Changing a patient from all immediate-release to all CR levodopa is often poorly tolerated, as the CR levodopa has a longer latency than immediate-release levodopa to turn the patient “on” (typically 60 to 90 versus 30 to 50 minutes). In addition, the patient’s perception is that the quality of their “on” period is poorer after such a change. CR preparations should not be prescribed more than four times a day (I usually restrict patients to three doses), as the levodopa may build up unpredictably, causing increased dyskinesias and confusion.
Dopamine agonists (oral)
In 1973, bromocriptine was found to cause prolonged dopamine receptor stimulation and the following year beneficial effects of bromocriptine in PD were reported.9
Theoretically, dopamine agonists, which stimulate dopamine receptors both post- and pre-synaptically, would seem to be an attractive therapeutic option in PD, since they may bypass the degenerating nigrostriatal dopaminergic neurones. Unfortunately, experience to date with these drugs has generally revealed them to be less potent than levodopa and to be less well tolerated. The dopamine agonists differ in their affinity for a number of receptors, including the dopamine receptor family (see Table 1). It is not yet known whether these differences are clinically significant.

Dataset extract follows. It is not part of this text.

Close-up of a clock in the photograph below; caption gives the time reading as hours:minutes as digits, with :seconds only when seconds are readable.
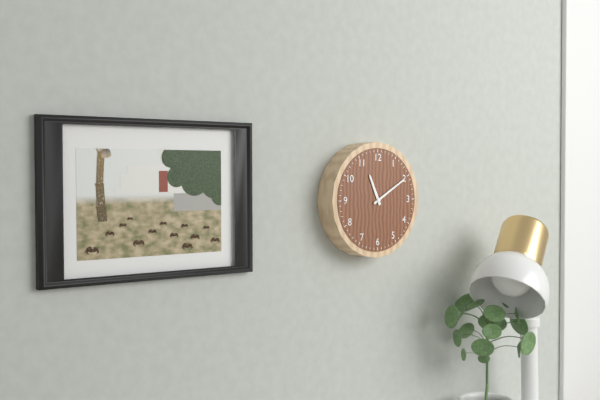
11:10
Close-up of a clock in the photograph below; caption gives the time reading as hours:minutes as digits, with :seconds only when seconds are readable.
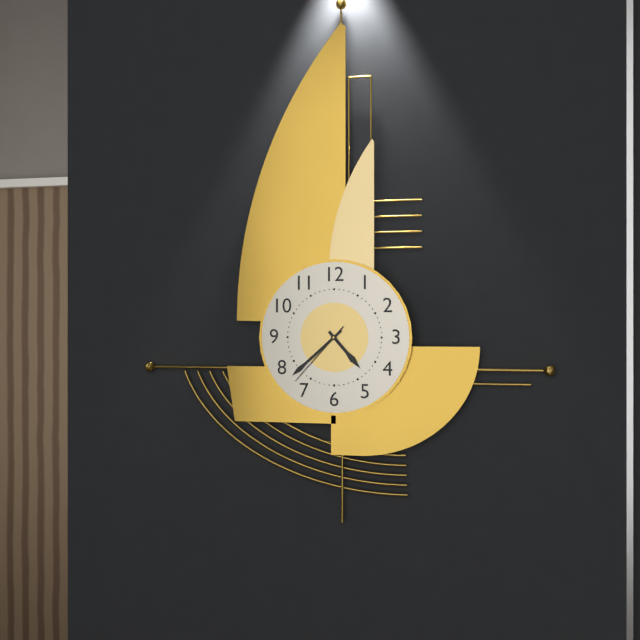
4:38:37
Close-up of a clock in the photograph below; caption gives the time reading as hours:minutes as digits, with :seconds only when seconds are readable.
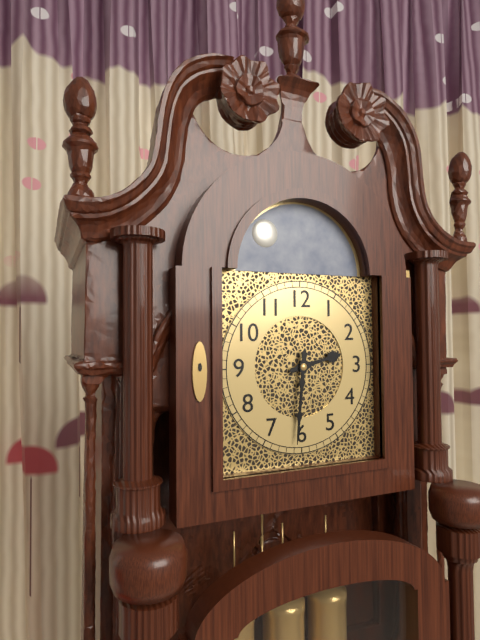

Dopamine agonists may be used as initial treatment or as adjunctive therapy (so-called “levodopa sparing”) in the management of PD. Of those available, only bromocriptine and ropinirole are currently licensed for early treatment of PD in the UK. Recent studies have indicated that ropinirole is as effective as levodopa in early PD and that the drug has some advantages over bromocriptine (although it is also more expensive).10
All dopamine agonists may be used as add-on therapy to levodopa in the later stages of the disease, when motor control has become sub-optimal. This may necessitate a concomitant reduction in levodopa dosage to avoid excessive dopaminergic side effects. There have been very few comparative studies performed between the dopamine agonists, so it is not possible to be definitive as to which drug should be recommended. In practice, it is often worth changing from one agonist to another if side effects are a problem, since there is variability in a given patient’s tolerance to the different drugs.

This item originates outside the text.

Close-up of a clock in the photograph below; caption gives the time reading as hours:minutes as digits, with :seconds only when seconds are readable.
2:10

The principal side effects of the dopamine agonists are nausea and vomiting, postural hypotension, hallucinations and confusion, and exacerbation of dyskinesias. Ergot derivatives (see Table 1) may cause pleuropulmonary fibrosis. This has been estimated to occur in 2-6 per cent of patients on long-term bromocriptine treatment. In addition, a recent report of this complication occurring after an average of two years treatment in three patients taking pergolide highlighted the variable, and occasionally life-threatening, manifestations of pleuropulmonary fibrosis.11
Yearly monitoring with chest x-ray and erythrocyte sedimentation rate (ESR) has been suggested for patients taking ergot derivative agonists, although the utility and cost-effectiveness of this recommendation have not been established. There is also an increased risk of toxicity when erythromycin is co-prescribed with a dopamine agonist.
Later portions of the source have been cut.